Cohen, who has had a relationship with Trump dating back a dozen years, used his time before the court to hit back at the president’s recent declaration that his former attorney was “weak.” Cohen said he agreed with Trump’s assessment but noted his “weakness was a blind loyalty to Donald Trump.”

“Time and time again I felt it as my duty to cover up his dirty deeds,” Cohen said, standing before his whole family in the courtroom. Both his mother and father cried at points during the hearing.

Cohen earlier this summer pleaded guilty to a slate of eight charges of tax evasion, financial fraud and campaign finance violations. Trump himself was implicated in the campaign finance crimes, with prosecutors saying he directed Trump in hush money payments designed to sway the 2016 presidential election. Cohen also later pleaded guilty in November to lying to Congress about work he did during the election on an aborted Trump Tower project in Russia.

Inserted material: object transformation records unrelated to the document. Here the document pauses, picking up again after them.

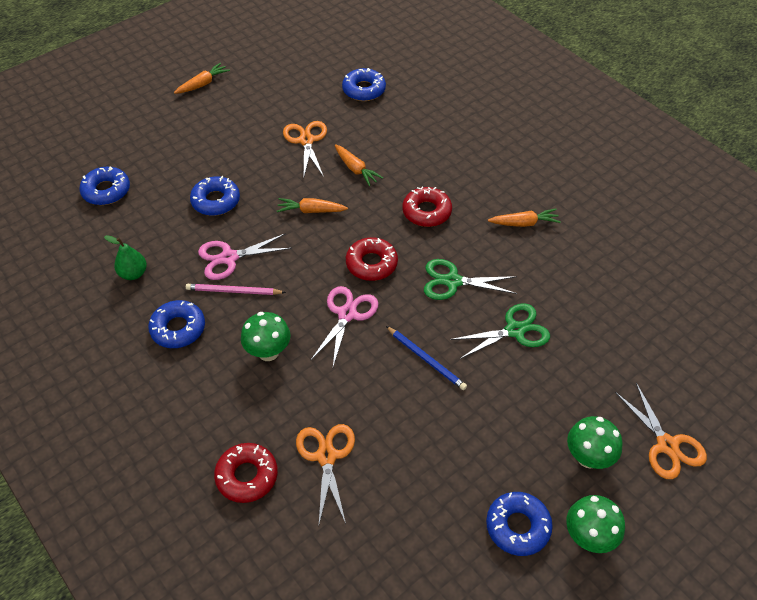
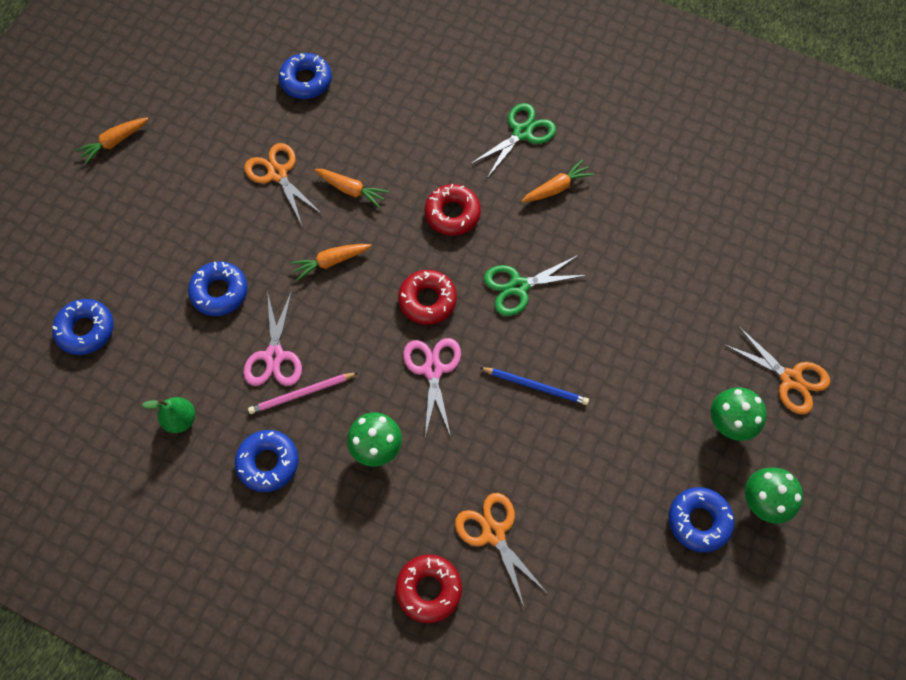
camera: 25 degrees left, 15 degrees up
(203, 84) = (114, 142): orange carrot -> orange carrot turned 150 degrees counterclockwise
(229, 258) = (274, 356): pink scissors -> pink scissors turned 45 degrees counterclockwise
(515, 330) = (604, 317): green scissors -> green scissors (522, 133)

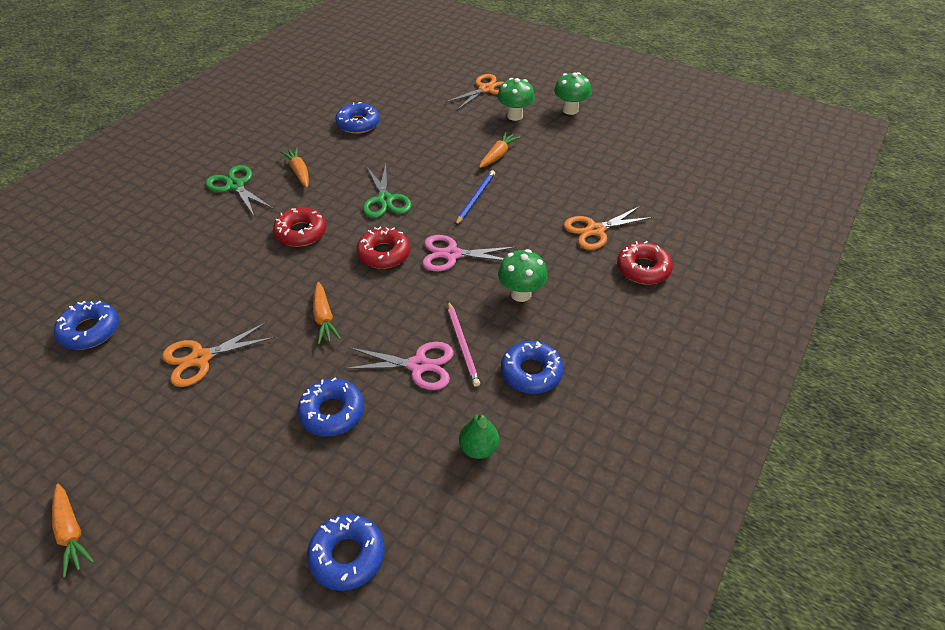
camera: 85 degrees left, 20 degrees down
(351, 190) = (247, 299): orange carrot -> orange carrot (498, 155)
(699, 521) = (583, 136): blue donut -> blue donut (358, 124)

The judge on Wednesday slapped Cohen with a $50,000 fine for lying to Congress, explaining that the penalty was meant “to recognize the gravity of the harm of lying to Congress in matters of national importance.” Two months of his three-year sentence are also tied to the the lying to Congress charge.

Although Cohen’s sentence is the largest handed down to date for anyone targeted in Mueller’s probe, former Trump campaign chairman Paul Manafort is expected to receive far more time in prison. The longtime GOP lobbyist will learn his fate early next year from a pair of federal judges and is likely spending decades in prison following his conviction earlier this summer on bank and tax fraud charges in Virginia and a separate guilty plea in Washington.